◆ **Available data**:
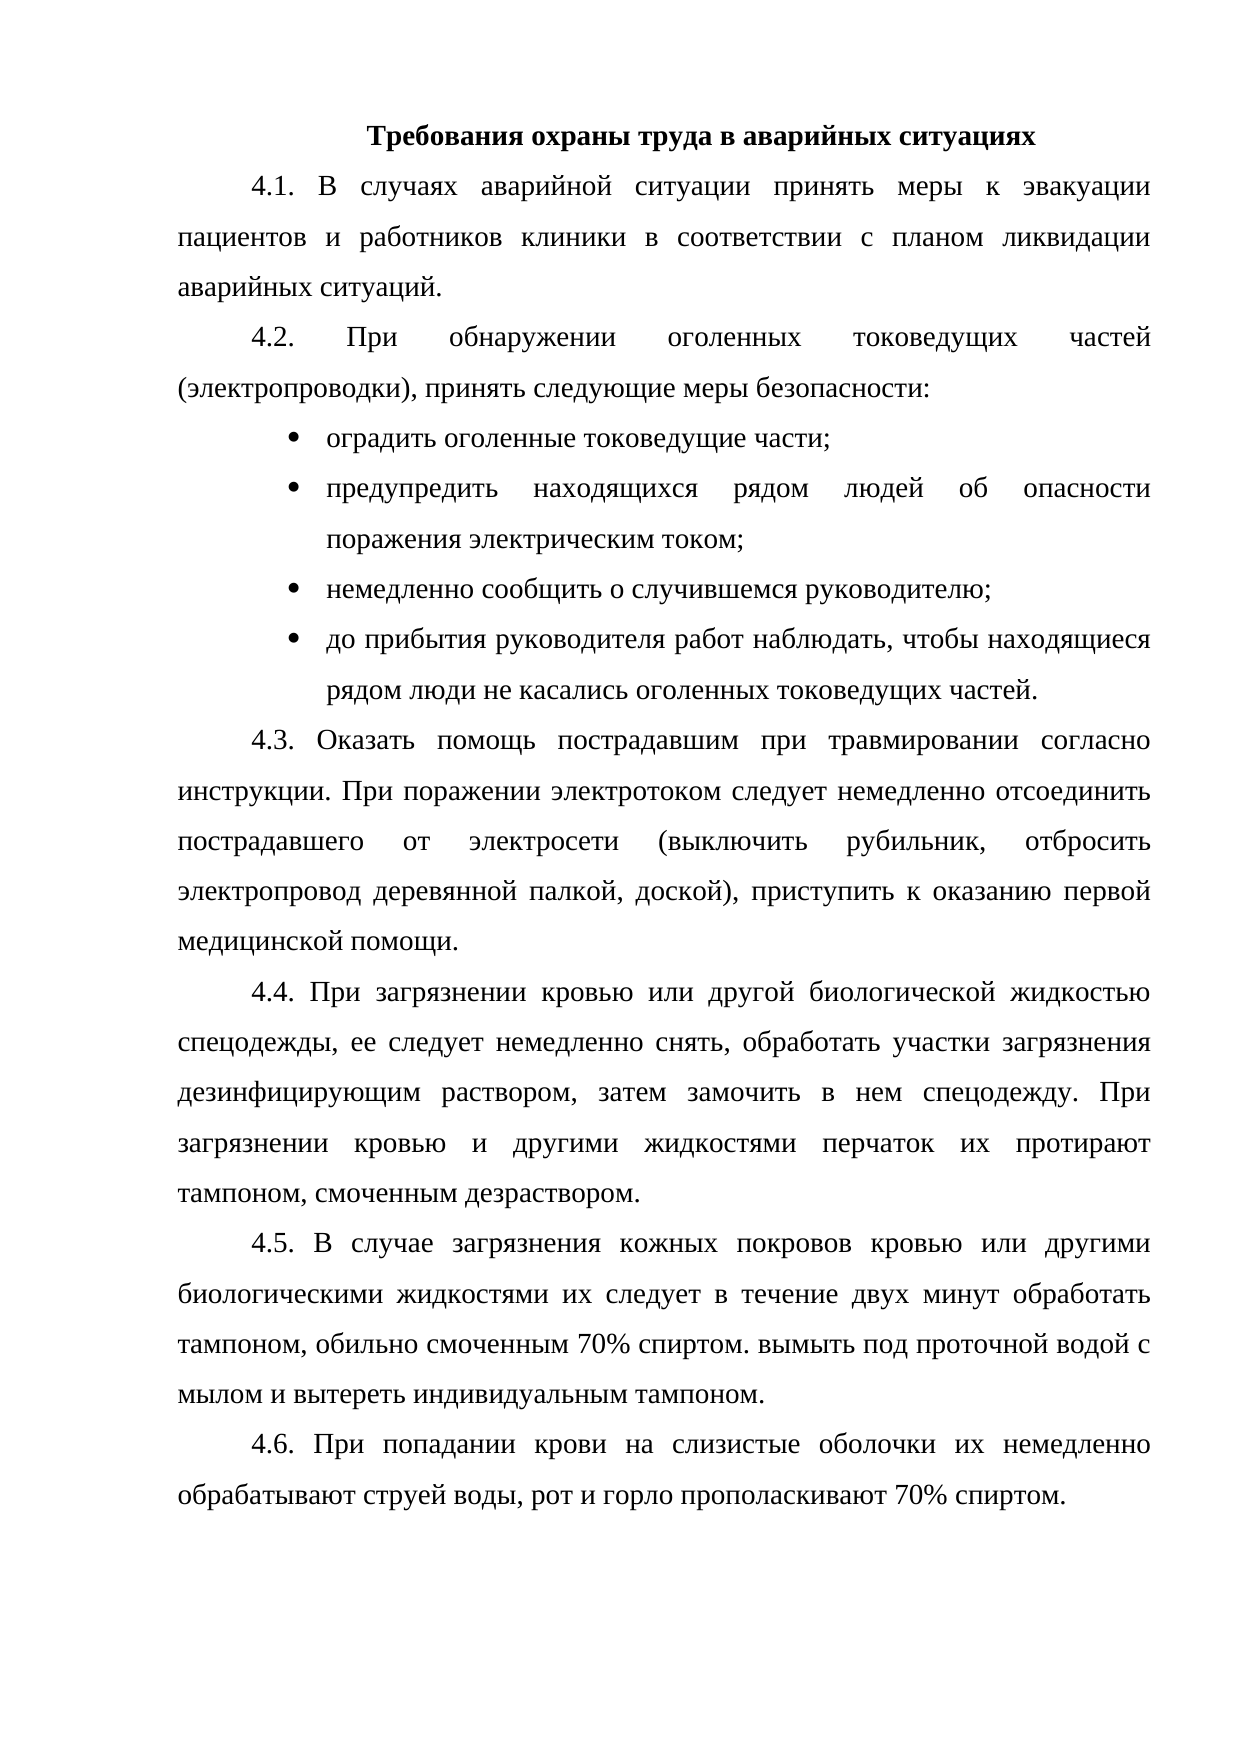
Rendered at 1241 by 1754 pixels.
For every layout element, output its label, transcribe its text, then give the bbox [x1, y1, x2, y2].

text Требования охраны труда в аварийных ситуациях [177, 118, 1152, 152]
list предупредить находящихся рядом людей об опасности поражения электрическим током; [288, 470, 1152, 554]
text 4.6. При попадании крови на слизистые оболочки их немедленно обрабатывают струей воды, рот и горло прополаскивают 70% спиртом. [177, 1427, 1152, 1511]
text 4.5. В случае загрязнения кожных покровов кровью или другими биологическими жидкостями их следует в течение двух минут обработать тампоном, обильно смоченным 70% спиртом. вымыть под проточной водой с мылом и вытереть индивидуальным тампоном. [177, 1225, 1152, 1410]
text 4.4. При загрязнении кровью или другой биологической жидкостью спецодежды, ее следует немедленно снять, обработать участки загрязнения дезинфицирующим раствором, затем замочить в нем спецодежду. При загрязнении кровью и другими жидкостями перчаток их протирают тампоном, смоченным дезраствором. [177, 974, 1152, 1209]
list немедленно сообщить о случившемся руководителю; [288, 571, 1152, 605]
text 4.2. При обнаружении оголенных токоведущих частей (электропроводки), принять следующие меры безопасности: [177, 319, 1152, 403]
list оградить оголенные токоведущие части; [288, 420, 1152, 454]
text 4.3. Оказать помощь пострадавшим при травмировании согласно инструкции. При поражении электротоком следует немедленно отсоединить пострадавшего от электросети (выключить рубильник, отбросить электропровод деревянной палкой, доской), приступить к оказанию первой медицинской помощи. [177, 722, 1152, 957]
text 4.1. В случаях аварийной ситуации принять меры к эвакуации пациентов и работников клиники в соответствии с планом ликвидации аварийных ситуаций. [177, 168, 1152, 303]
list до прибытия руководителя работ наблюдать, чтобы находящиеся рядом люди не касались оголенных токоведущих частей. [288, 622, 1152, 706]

* * *

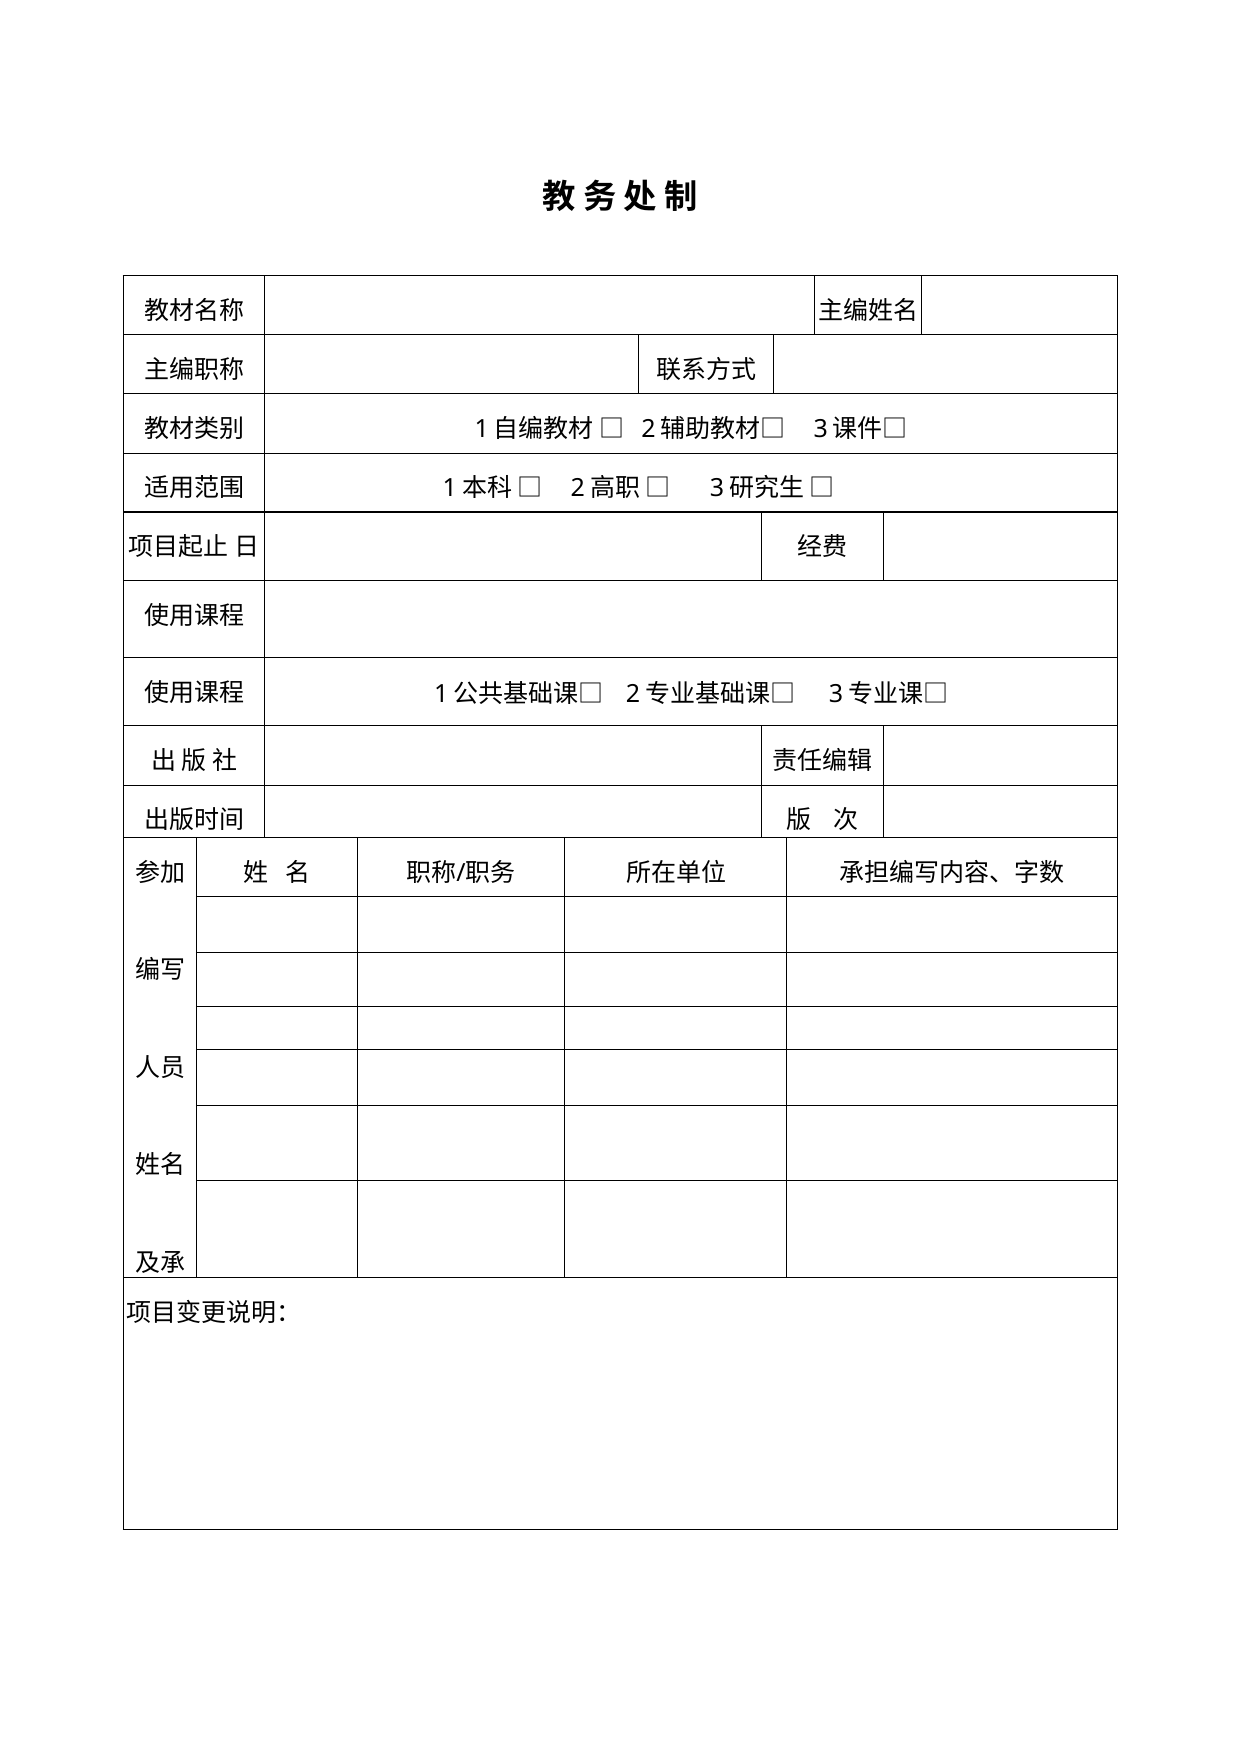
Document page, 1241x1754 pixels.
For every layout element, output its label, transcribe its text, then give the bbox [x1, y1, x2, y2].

◆ **What is expected**: Those lines of the records that contain the string "pixels" should be identified and copied.

◆ **Answer to this exercise**:
Rendered at 1241 by 1754 pixels.
Document page, 1241x1754 pixels.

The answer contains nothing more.